Langsung dari Afsel
Ke Stadion Salah Kostum? Tak Masalah!
Putaran final piala dunia 2010 di Afrika Selatan (Afsel) sepertinya berhasil menyatukan ragam perbedaan yang ada. Tampaknya, semua orang sepakat untuk menikmati atraksi meraih kemenangan yang diperagakan para gladiator lapangan hijau

TRIBUNNEWS.COM - Putaran final Piala Dunia 2010 di Afrika Selatan (Afsel) sepertinya berhasil menyatukan ragam perbedaan yang ada. Tampaknya, semua orang sepakat untuk menikmati atraksi meraih kemenangan yang diperagakan para gladiator lapangan hijau dari 32 peserta pesta akbar empat tahunan ini tanpa melihat perbedaan yang ada.
Mau bukti? Anda mungkin sudah bisa melihat sendiri di siaran langsung televisi di Indonesia. Banyak keunikan yang langsung terasa di sekitar stadion tempat berlangsungnya pertandingan. Seperti yang beberapa kali Tribun rasakan dan lihat kala datang ke stadion atau arena fanfest, ada pemandangan cukup unik. Sebagian dari mereka yang datang ke stadion jelas-jelas memakai kostum yang salah!
Mungkin itu menjadi wajar jika terjadi dalam satu kali pertandingan, semisal pada partai pembuka, yang dihadiri pelbagai penonton dari negara berbeda. Otomatis, para suporter mengenakan kostum kebesaran timnas masing-masing. Pun kejadian tersebut tak hanya terjadi sekali, namun berulang-ulang dan benar-benar 'salah kamar'. Meski begitu, 'salah kamar' dalam kasus ini tidak sampai berujung pada laporan ke kepolisian. Justru hal tersebut menggambarkan sebuah kebersamaan yang diperoleh berkat sepakbola.
Tribun melihat, setiap kali pertandingan selalu saja ada yang memakai seragam berbeda dari tim yang sedang bertanding.

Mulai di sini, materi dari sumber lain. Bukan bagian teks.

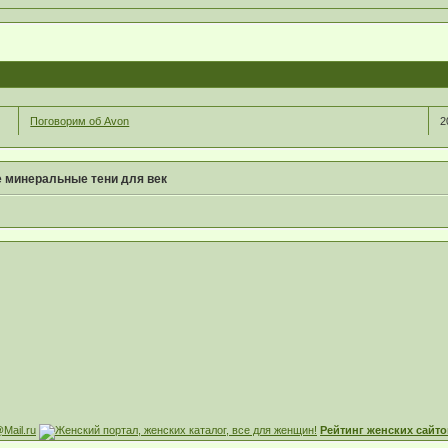
Поговорим об Avon
2
 минеральные тени для век
Рейтинг женских сайто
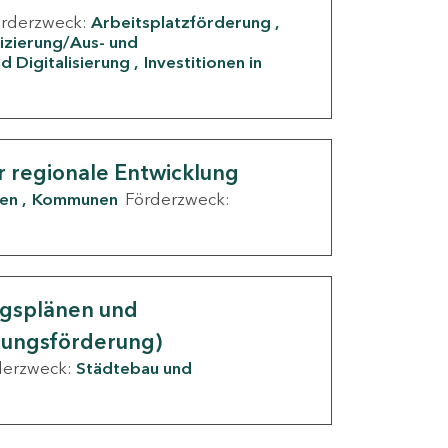
örderzweck:
Arbeitsplatzförderung
fizierung/Aus- und
d Digitalisierung
Investitionen in
g
r regionale Entwicklung
den
Kommunen
Förderzweck:
ngsplänen und
nungsförderung)
derzweck:
Städtebau und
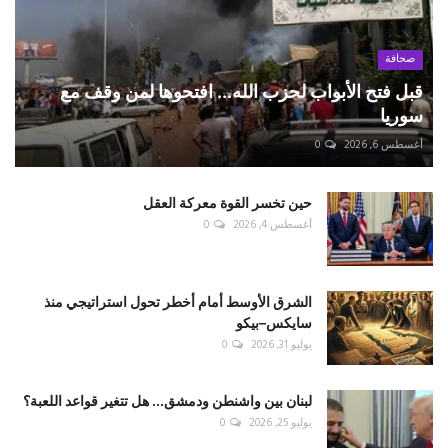
صحافة
قبل فتح الأبواب لحزب الله... افتحوها لمن وقف مع
سوريا
أغسطس 6, 2026
0
حين تخسر القوة معركة العقل
أغسطس 4, 2026
0
الشرق الأوسط أمام أخطر تحول استراتيجي منذ
سايكس–بيكو
يوليو 31, 2026
0
لبنان بين واشنطن ودمشق... هل تتغير قواعد اللعبة؟
يوليو 25, 2026
0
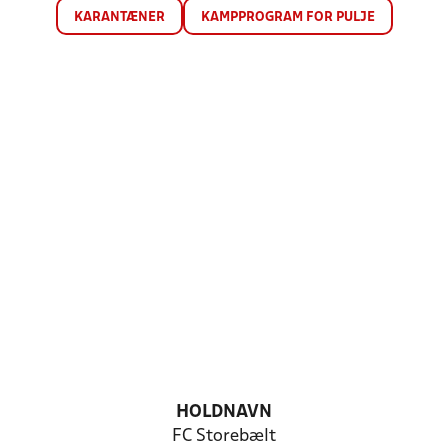
KARANTÆNER
KAMPPROGRAM FOR PULJE
HOLDNAVN
FC Storebælt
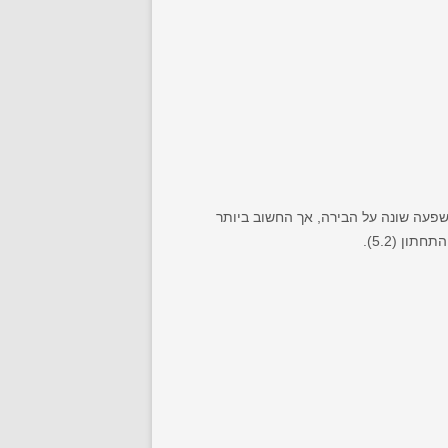
לו ה-pH של הבירה המוגמרת. לכל אלה יש השפעה שונה על הבירה, אך החשוב ביותר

Contoh bisa dimulai tatkala Argentina sukses menekuk Nigeria pada laga pertama Grup B di Ellis Park Stadium. Banyak di antara penonton yang malah memakai kostum timnas Afsel.
Paling unik saat Ghana berhasil menekuk Serbia di Lotus Versfeld. Sebelum pertandingan berlangsung, banyak suporter yang mengenakan kaos Afsel, Brasil, Argentina, Inggris bahkan Belanda! Sebuah pemandangan yang kontras jika dibandingkan dengan piala dunia sebelumnya, baik di Jerman maupun Korea-Jepang 2002.
Hal ini sekaligus makin membuktikan sistem penjualan tiket yang dilakukan oleh FIFA kurang merata, sehingga orang berprinsip yang penting dapat tiket menonton piala dunia apapun pertandingannya.
"Saya ke sini memang hanya ingin melihat dan merasakan atmosfer luar biasa sebuah piala dunia. Saya sudah datang di Korea-Jepang dan Germany 2006, jadi saya tidak ingin melepaskan begitu saja pesta besar ini, apapun pertandingannya saya beli, meski mungkin itu bukan negara saya," ungkap Valerie Skilov, seorang suporter Slovenia yang malah nonton partai Kamerun kontra Denmark, di Loftus Versfeld, Minggu (20/6/2010) dinihari Wib.